\name{lsmeans}
\alias{lsmeans}
\alias{print.lsm}

\title{Least-squares means}
\description{
Compute least-squares means for specified factors or factor combinations in a linear model,
and optionally comparisons or contrasts among them.
}
\usage{
lsmeans(object, specs, adjust=c("auto","tukey","sidak","bonferroni","none"),
  conf = .95, at, contr = list(), 
  cov.reduce = function(x, name) mean(x), 
  fac.reduce = function(coefs, lev) apply(coefs, 2, mean), 
  glhargs=NULL, ...)
  
\method{print}{lsm}(x, omit=NULL, ...)
}
\arguments{
  \item{object}{
A \code{lm}, \code{aov} (with no \code{Error} component), \code{glm}, \code{lme}, \code{gls}, \code{lmer}, or \code{glmer} object having at least one fixed factor among the predictors.
}
  \item{specs}{
A formula, or a list of formulas, specifying the desired families of least-squares means.
The right-hand side of each formula specifies the desired factor levels. The optional left-hand side specifies
what kind of comparisons or contrasts are desired. For example, \code{~ treatment} requests least-squares means for each level of \code{treatment}, and \code{pairwise ~ treatments} requests those results, plus pairwise comparisons among them.
As another example, in a three-factor model, \code{trt.vs.ctrl1 ~ A | B:C} requests least-squares means for all combinations of factors \code{A}, \code{B}, and \code{C}, as well as treatment-minus-control comparisons of \code{A} for each combination of \code{B} and \code{C}, where the first level of \code{A} is considered the control level.
}
  \item{adjust}{
Adjustment method for the p values of tests of contrasts.
\code{"auto"} uses the method returned in the \code{"adjust"} attribute of the contrast function;
\code{"tukey"} computes p values using the Studentized range distribution with the number of means in the family;
\code{"sidak"} replaces each p value by \code{1 - (1 - p)^c}, where c is the number of contrasts;
\code{"bonferroni"} multiplies each p value by the number of contrasts in the set, and bounds it by 1;
\code{"none"} makes no adjustments to thep values.

**Dataset records:**
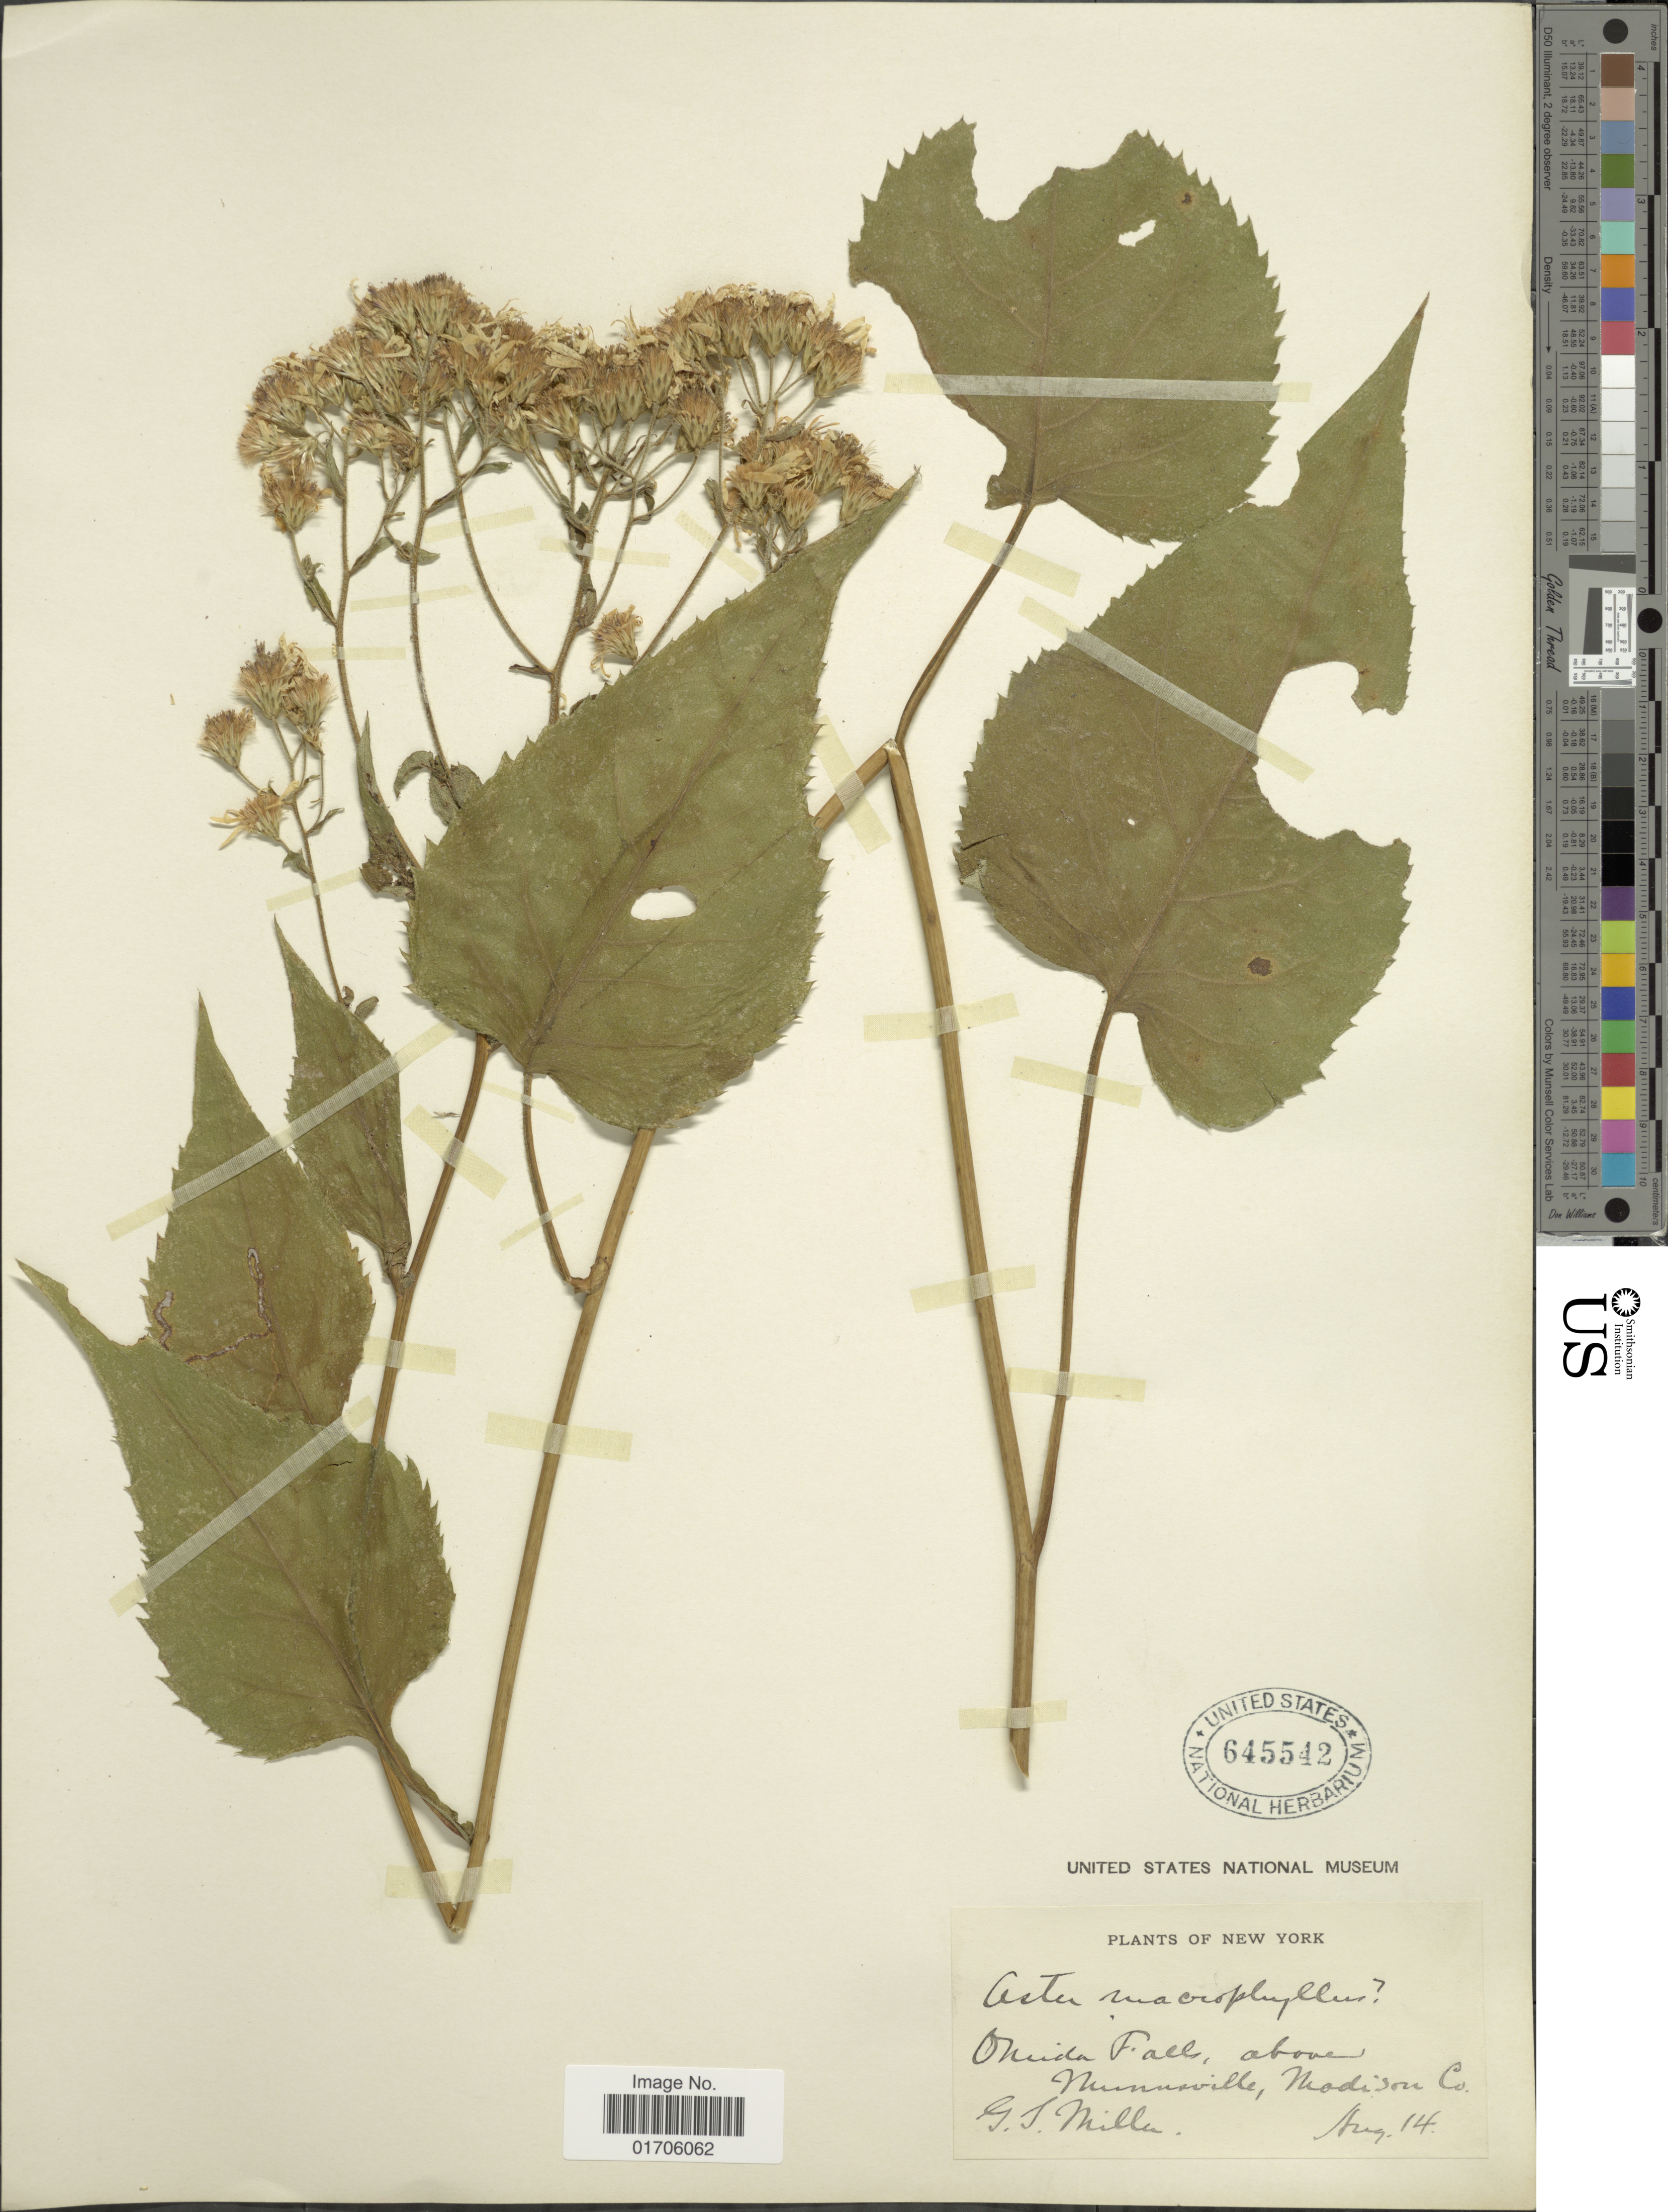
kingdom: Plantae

* * *

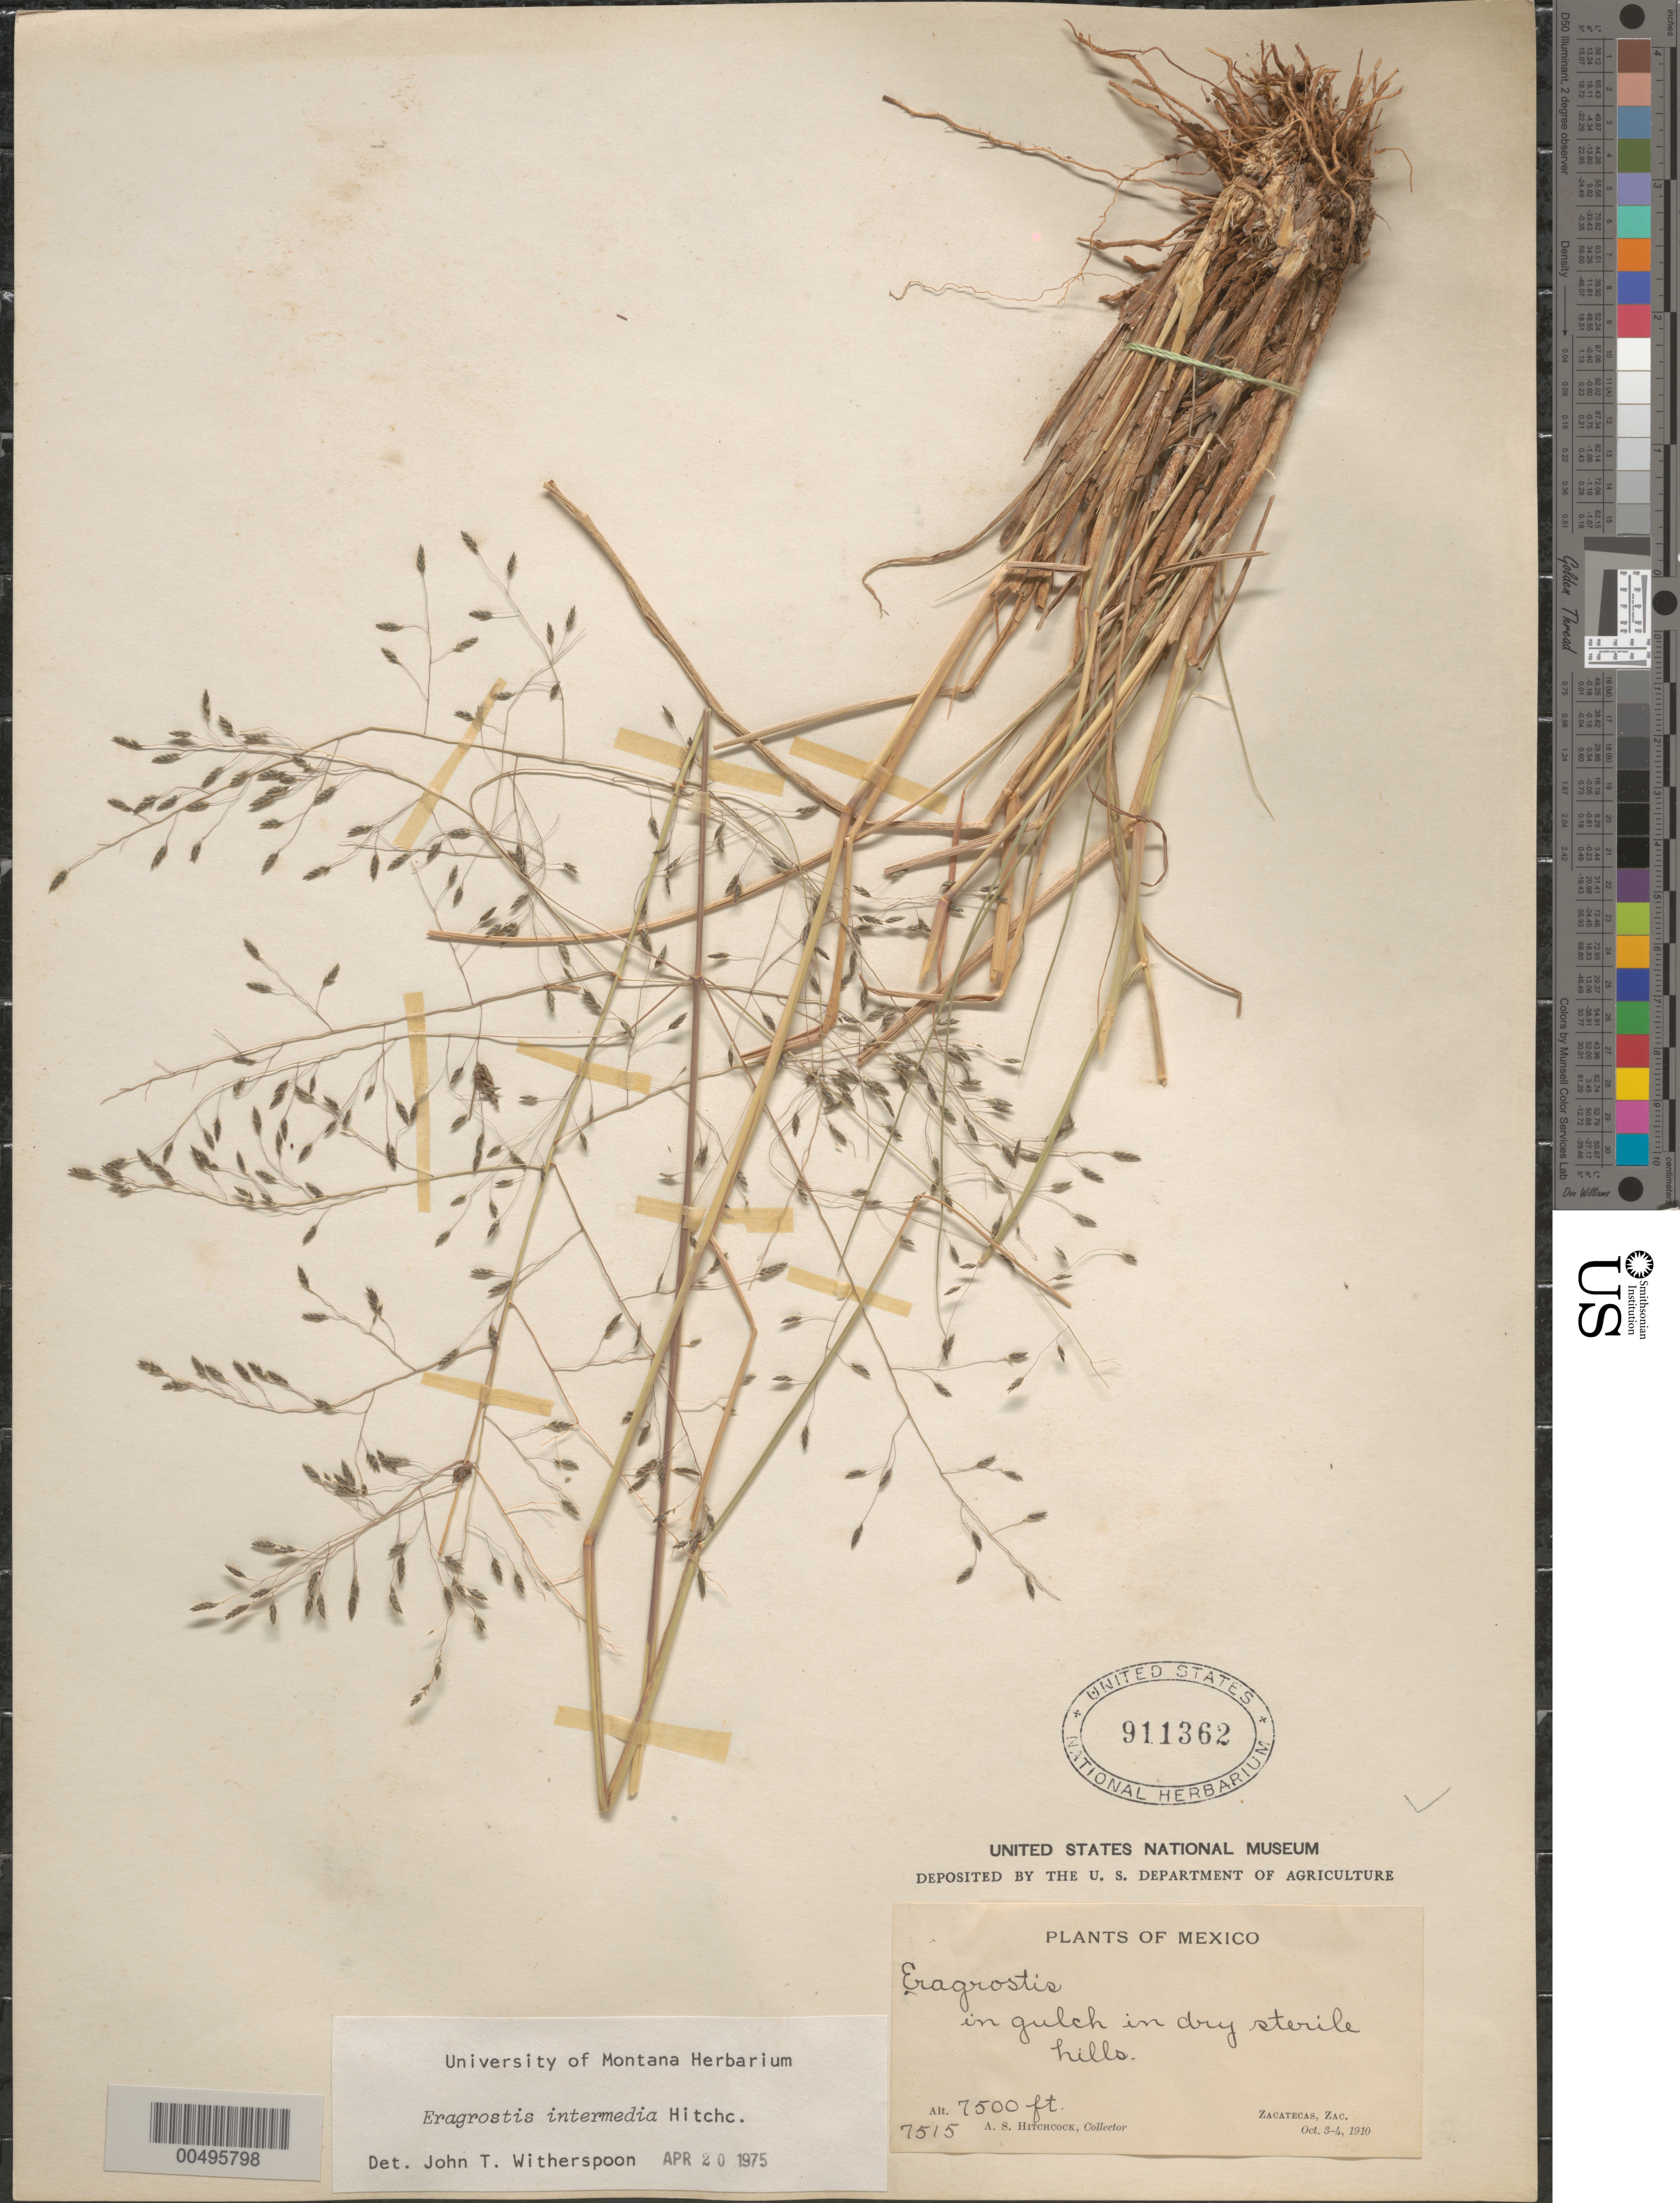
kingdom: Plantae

**Directives:**
a – Reproduce the lsmeans help page word for word between "The right-hand side" and "comparisons among them.", inclusive.
b – Extend the lsmeans help page onward from its last line.
The entries are separate material and are not part of the lsmeans help page.

**Solved tasks:**
a –
The right-hand side of each formula specifies the desired factor levels. The optional left-hand side specifies
what kind of comparisons or contrasts are desired. For example, \code{~ treatment} requests least-squares means for each level of \code{treatment}, and \code{pairwise ~ treatments} requests those results, plus pairwise comparisons among them.

b –
In many cases, these adjustments are only approximate, especially when the degrees of freedom vary
greatly within the family of comparisons. For more accurate adjustments, use \code{glhargs} instead.
}
  \item{conf}{
Desired confidence level for intervals. For robustness, you may specify either a fraction or a percentage; i.e., \code{.975} and \code{97.5} yield the same results.
}
  \item{at}{
An optional named list or named vector of covariate values at which predictions are computed (give only one value for each covariate). If no value is found in \code{at} for a particular covariate, then \code{cov.reduce} is called.
}
  \item{contr}{
An optional named list. Each entry is itself a list or a data.frame specifying contrast coefficients. If the left-hand side of a formula in \code{specs} matches a name in \code{contr}, then those contrasts are estimated with the specified least-squares means. An error will result if the length or one or more contrast vectors mismatches the number of levels of the factor or factor combination. Actually, it is not necessary to give contrasts; one may use this argument to estimate arbitrary linear combinations of the least-squares means.
}
  \item{cov.reduce}{
A function with arguments \code{x} and \code{name} that should return the value to use in prediction for the covariate with name \code{name} and values \code{x}. By default, the mean is used. If specified, the \code{name} argument will distinguish one covariate from another.
}
  \item{fac.reduce}{
A function of \code{coefs} and \code{lev} where \code{lev} is the level of a factor or factor combination at which a least-squares mean is calculated.
The argument \code{coefs} is a matrix whose rows correspond to the combinations of all factors in the model other than those involved in the \code{lsmeans} specification. Each row has the coefficients for the linear combination of the regression coefficients to be used in that case. By default, these rows are averaged together (mimicking SAS), but the user may override that behavior. Besides \code{lev}, \code{names(lev)} will provide the name of the factor or factor combination, and the \code{row.names} of \code{coefs} provide the levels of the extraneous factors.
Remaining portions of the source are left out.